Apple (NASDAQ: AAPL) rattled Wall Street after raising prices across the majority of its hardware lineup, leaving investors to wonder whether the iPhone is next.

The company increased prices on Macs, iPads, the Apple TV, the HomePod, and the Vision Pro headset, with most products rising between $100 and $300.

Several high-end Mac configurations saw even steeper increases, pushing the total cost of Apple’s premium computing lineup to new heights.

Apple tied the price hikes directly to a shortage of memory chips, which the company attributed to surging demand from artificial intelligence data center construction.

“The rapid expansion of AI data centers has created an extraordinary surge in demand for memory and storage,” Apple said in its explanation for the pricing moves.

Investors responded poorly, sending the stock to its worst single-day performance in more than a year following the announcement.

Notably absent from the list of affected products were the iPhone, Apple Watch, and AirPods, with the iPhone’s exclusion drawing the most attention given its central role in the company’s business.

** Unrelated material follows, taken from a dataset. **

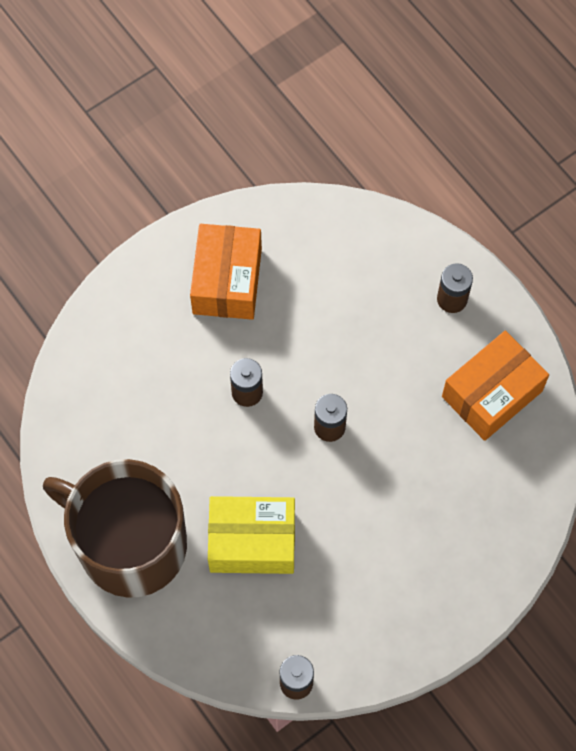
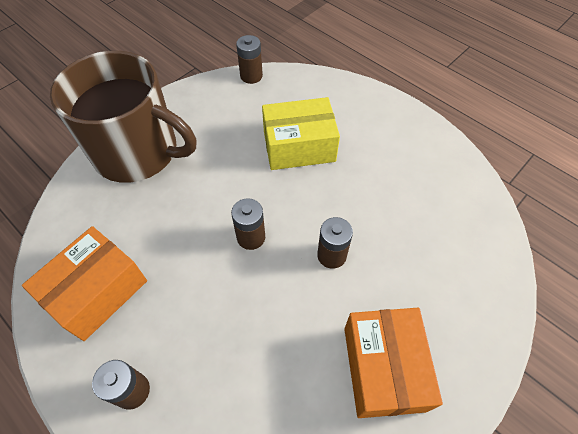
camera: 170 degrees right, 10 degrees down
brown mug [43,459,187,598] -> brown mug moved to [50,51,197,183]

The most straightforward explanation for leaving the iPhone out is timing, as Apple is widely expected to unveil new iPhone models this September at its regular annual event.

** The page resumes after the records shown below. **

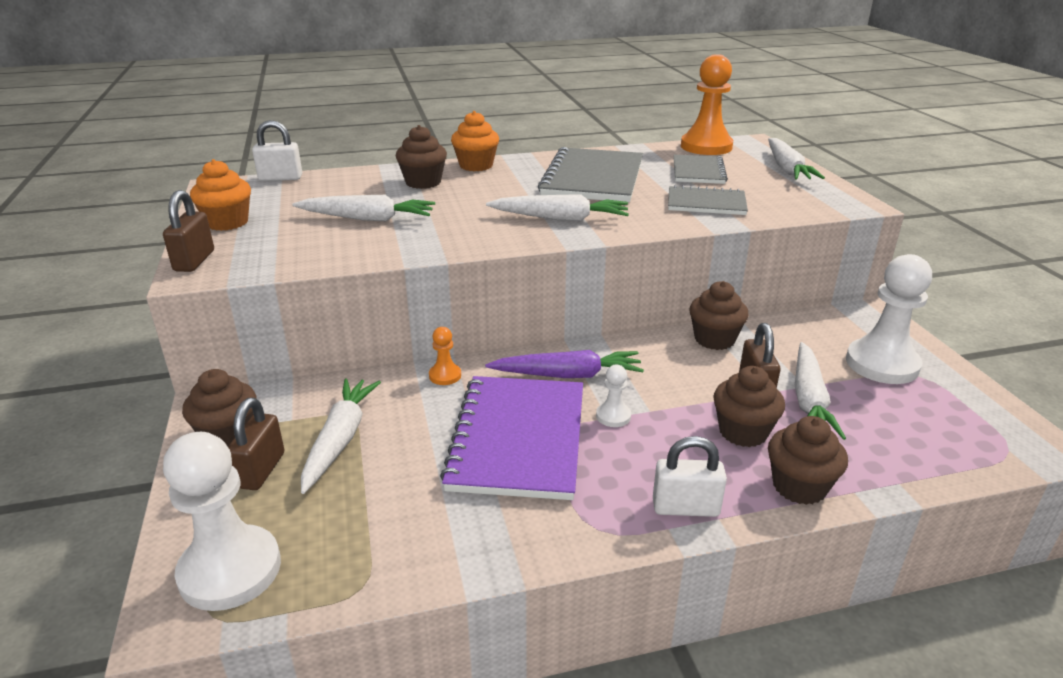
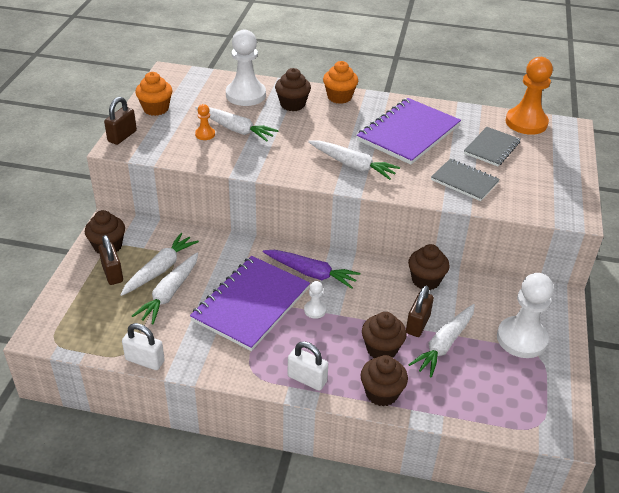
camera: 25 degrees right, 10 degrees up
white pawn [163,432,281,611] -> white pawn moved to [226,29,266,106]
brown padlock [228,398,284,490] -> brown padlock turned 60 degrees counterclockwise [98,235,123,285]
white padlock [252,120,302,181] -> white padlock moved to [122,323,165,370]
orange pawn [429,327,461,385] -> orange pawn moved to [195,104,215,140]
grey notebook [538,147,643,202] -> purple notebook [357,98,461,165]
white carrot [768,138,825,180] -> white carrot moved to [132,252,198,324]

Folding higher prices into a new product launch is considerably less disruptive than raising the cost of devices already sitting on retail shelves mid-cycle.

The iPhone also serves as the primary entry point to Apple’s broader ecosystem of services, accessories, and devices, making it the product the company is most reluctant to disturb with abrupt price changes.

Apple is navigating this pressure from a position of financial strength, having reported revenue of $111.2 billion in its fiscal second quarter ended March 28, 2026, a 17% increase year over year.

Earnings per share rose 22% to $2.01 during the same period, giving the company considerable flexibility in how it chooses to absorb or pass on rising memory costs.

With the stock trading at a price-to-earnings ratio of around 34, the valuation already depends on sustained growth, giving Apple strong incentive to protect its margins wherever possible.

At the same time, the iPhone upgrade cycle is among the company’s most valuable commercial assets, and disrupting it with an unexpected price increase carries its own set of risks.

Apple has a few months before the new iPhone lineup arrives to decide how much of the memory cost squeeze will ultimately be passed on to consumers.